TSF\audio\2023\04\noticias\04\04_abril_2023_opiniao_daniel_oliveira_don´t_grab_him_by_the_balls
"Uma leitura da lei de financiamento que muitos observadores independentes acham esticada para levar a tribunal. Seguramente menos relevante do que as investigações à pressão sobre os responsáveis pelo apuramento eleitoral na Geórgia para anularem, de forma fraudulenta, a vitória de Joe Biden, ao seu papel na invasão do Capitólio ou à posse ilegal de documentos confidenciais que levou da Casa Branca para Mar-a-Lago. Se fosse considerado culpado do crime que agora lhe garante o apoio de todos os republicanos, Trump teria uma improvável pena máxima de quatro anos de prisão, mas não seria impedido de se candidatar à Casa Branca", explica o jornalista.
Este caso faz de Trump o primeiro ex-Presidente dos EUA a responder a uma acusação criminal.
"Warren G. Harding esteve perto disso, num caso de corrupção, mas morreu no cargo e Richard Nixon demitiu-se, tendo recebido de Gerald Ford o perdão. É relativamente comum nas democracias europeias julgar antigos Presidentes ou primeiros-ministros, mas é uma bomba nos EUA onde, ao contrário do que pensamos, o poder se sabe proteger melhor do que cá. Repetindo a chantagem costumeira, quer seja perante uma derrota eleitoral, quer seja perante uma decisão judicial, Trump previu morte e destruição se fosse detido", lembra o cronista.
Para Daniel Oliveira, a primeira coisa que salta à vista é o clima de traição que rodeia o antigo Presidente.
"Como acontece com pessoas como Trump, são os mais próximos a entregá-lo. O problema de quem tem falhas graves de caráter é que tende a rodear-se de semelhantes. O problema dos que se seguram à vida apenas pelo poder é que, quando começam a perder poder, ninguém os segura, mas a satisfação acaba mesmo aqui", afirma.

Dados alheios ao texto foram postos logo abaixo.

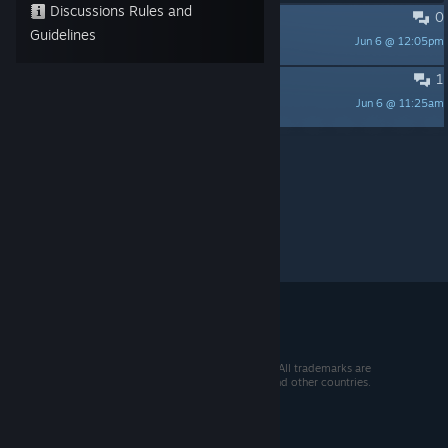
Discussions Rules and
0
Ultraslow
Guidelines
Jun 6 @ 12:05pm
itjunky
1
Download doesn't start
Jun 6 @ 11:25am
itjunky
Per page:
15
30
50
© 2026 Valve Corporation. All rights reserved. All trademarks are
property of their respective owners in the US and other countries.
VAT included in all prices where applicable.
Get Mobile Apps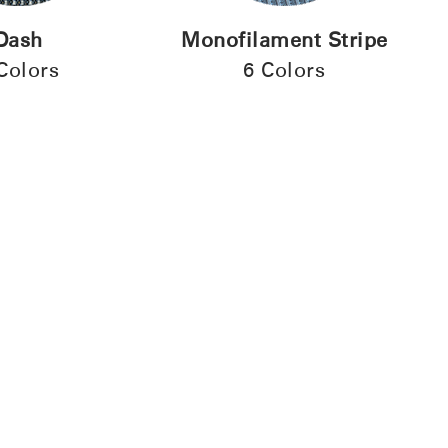
Dash
Monofilament Stripe
Colors
6 Colors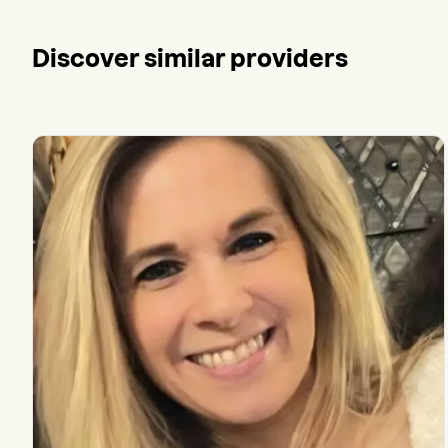
Discover similar providers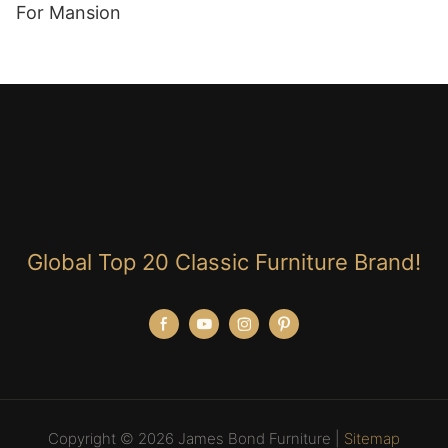
For Mansion
Global Top 20 Classic Furniture Brand!
Copyright © 2026 James Bond Furniture |
Sitemap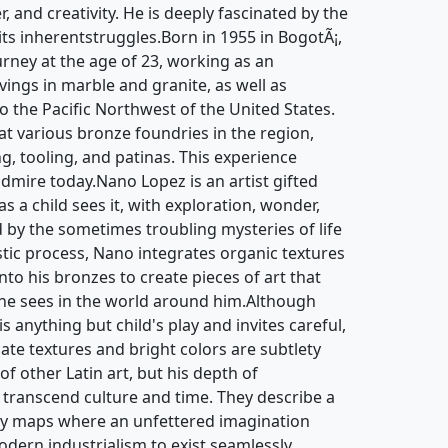
Frederick
Nano Lopez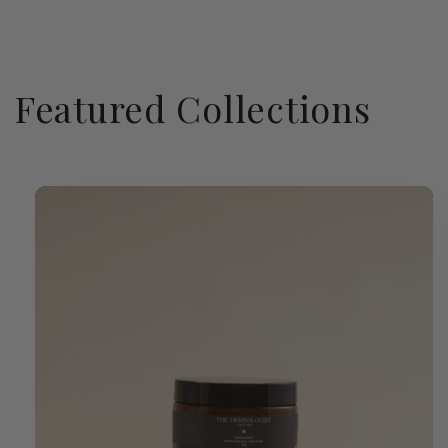
Featured Collections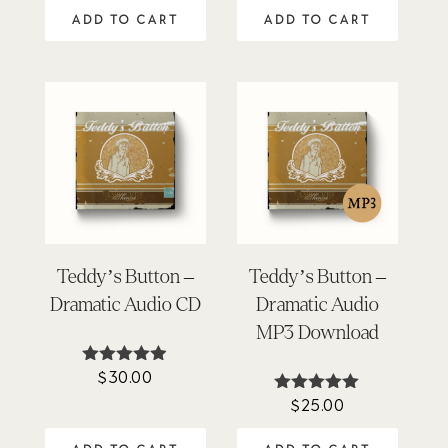
out of 5
ADD TO CART
ADD TO CART
Teddy’s Button –
Teddy’s Button –
Dramatic Audio CD
Dramatic Audio
MP3 Download
$
30.00
Rated
4.86
$
25.00
Rated
out of 5
4.87
out of 5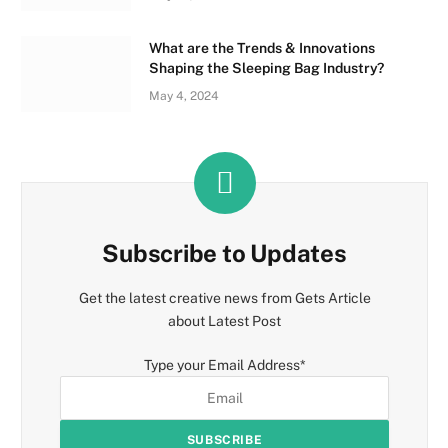
What are the Trends & Innovations
Shaping the Sleeping Bag Industry?
May 4, 2024
Subscribe to Updates
Get the latest creative news from Gets Article
about Latest Post
Type your Email Address
*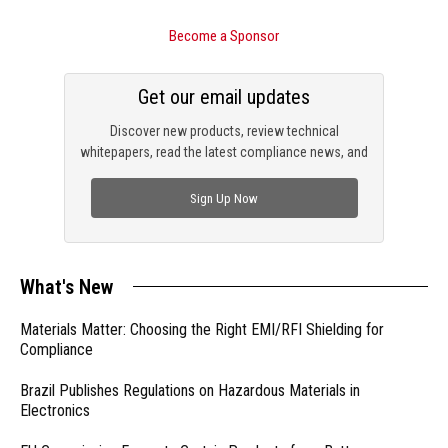
Become a Sponsor
Get our email updates
Discover new products, review technical
whitepapers, read the latest compliance news, and
check out trending engineering news.
Sign Up Now
What's New
Materials Matter: Choosing the Right EMI/RFI Shielding for
Compliance
Brazil Publishes Regulations on Hazardous Materials in
Electronics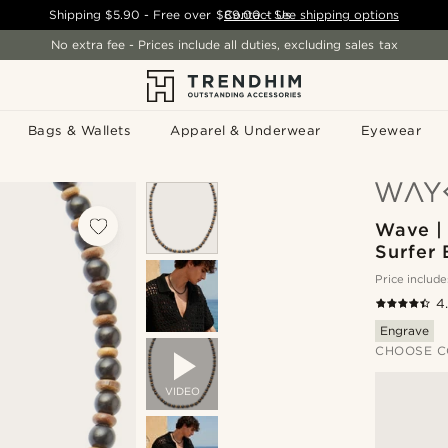
Shipping
$5.90
- Free over
$89.00
Contact Us
-
See shipping options
No extra fee - Prices include all duties, excluding sales tax
Bags & Wallets
Apparel & Underwear
Eyewear
Wave |
Surfer
Price include
4
Engrave
CHOOSE C
VIDEO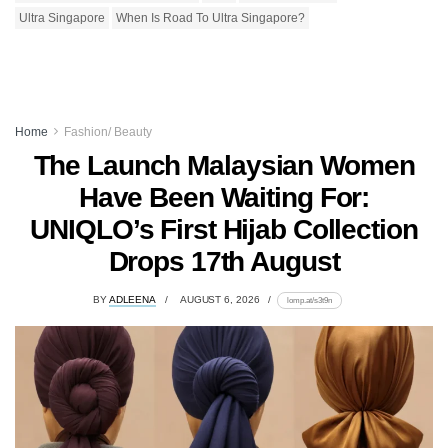
Ultra Singapore
When Is Road To Ultra Singapore?
Home
Fashion/ Beauty
The Launch Malaysian Women
Have Been Waiting For:
UNIQLO’s First Hijab Collection
Drops 17th August
BY
ADLEENA
AUGUST 6, 2026
lomp.at/s3t9n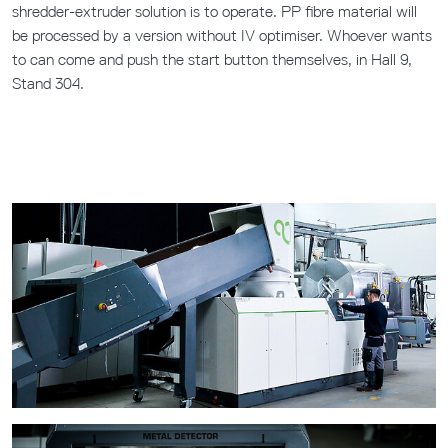
shredder-extruder solution is to operate. PP fibre material will
be processed by a version without IV optimiser. Whoever wants
to can come and push the start button themselves, in Hall 9,
Stand 304.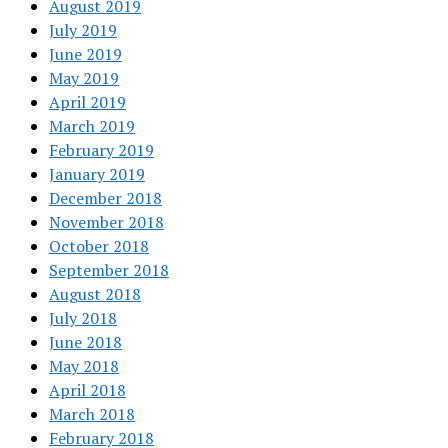
August 2019
July 2019
June 2019
May 2019
April 2019
March 2019
February 2019
January 2019
December 2018
November 2018
October 2018
September 2018
August 2018
July 2018
June 2018
May 2018
April 2018
March 2018
February 2018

E não tem dúvidas de que apanhar Trump por este caso seria manter intacto o seu poder e não fazer qualquer pedagogia democrática através da justiça.
"Uma sondagem recente diz que 87% dos democratas consideram as investigações justas, 80% dos republicanos veem como uma caça às bruxas e os independentes dividem-se a meio, ou seja, fica tudo na mesma num país dividido. Donald Trump aproveitará o dia de hoje para uma ação de vitimização de forte impacto no eleitorado republicano, que é o que lhe interessa para uma campanha nas primárias. Neste caso não será muito difícil. Mostrando que a falta de nível funciona como íman entre pessoas, a mulher que acusa Trump diz que o viu nu e é impossível ele ser mais assustador vestido", prevê Daniel Oliveira.
Para finalizar, Daniel Oliveira recorda a famosa frase "We can grab 'em by the pussy", dita pelo homem que presidiu à mais poderosa potência mundial.
"A frase é suficientemente famosa para não precisar de tradução. Sobre o homem que tentou vencer as eleições, uma fraude, e não conseguindo quis atirar o país para o caos, incentivando à ocupação da casa da democracia, os americanos não podem dizer 'grab him by the balls'. Os crimes de Trump foram contra a democracia. É por eles que tem de ser apanhado. Tentar seguir atalhos que acabam sempre na cama de políticos não defende a democracia. Até a fragiliza", remata o jornalista.